The first scholarly English translations of thirteen vital texts that elucidate the central role mountains have played across nearly five centuries of Germanophone cultural history.Mountains have occupied a central place in German, Swiss, and Austrian intellectual culture for centuries. This volume offers the first scholarly English translations of thirteen key texts from the Germanophone tradition of engagement with mountains.

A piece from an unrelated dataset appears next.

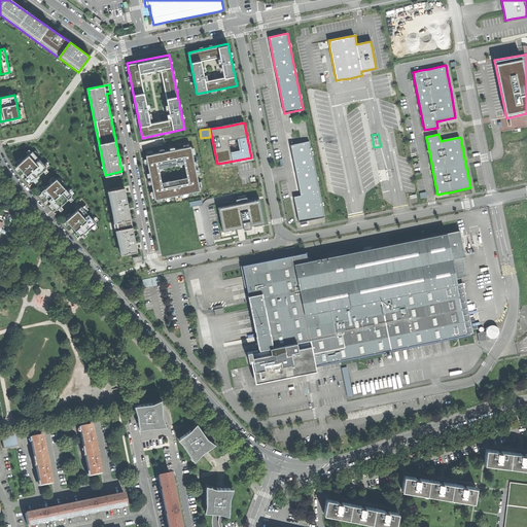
[(294,197),(300,221),(325,216),(318,181),(317,177),(313,155),(312,151),(310,141),(290,144),(301,196),(294,197)]
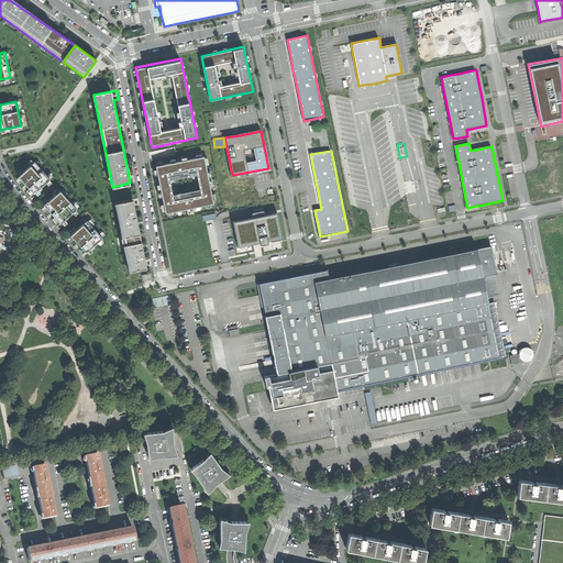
[(156,166),(166,213),(213,203),(205,156),(156,166)]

The selected texts span over 450 years, ranging from the early modern period to the postmodern era, and encompass several discursive modes of the mountain experience including geographical descriptions, philosophical meditations, aesthetic deliberations, and autobiographical climbing narratives. Well-known figures covered in this translational sourcebook include Conrad Gessner, Johann Jakob Scheuchzer, G.W.F. Hegel, Alexander von Humboldt, Georg Simmel, Leni Riefenstahl, and Reinhold Messner. Each text is accompanied by a critical introduction that places the translated text within a broader cultural context. The dual translational-interpretational approach offered in this volume is intended to stimulate new international and interdisciplinary dialogue on the cultural history of mountains and mountaineering. Contributors: Paul Buchholz, Sean Franzel, Gundolf Graml, Kamaal Haque, Harald Hobusch, Dan Hooley, Sean Ireton, Jennifer Jenkins, Jens Klenner, Martina Kopf, Seth Peabody, Caroline Schaumann, Christoph Weber, Wilfried Wilms. Sean Ireton (University of Missouri) and Caroline Schaumann (Emory University) are also the editors of Heights of Reflection: Mountains in the German Imagination from the Middle Ages to the Twenty-First Century (2012).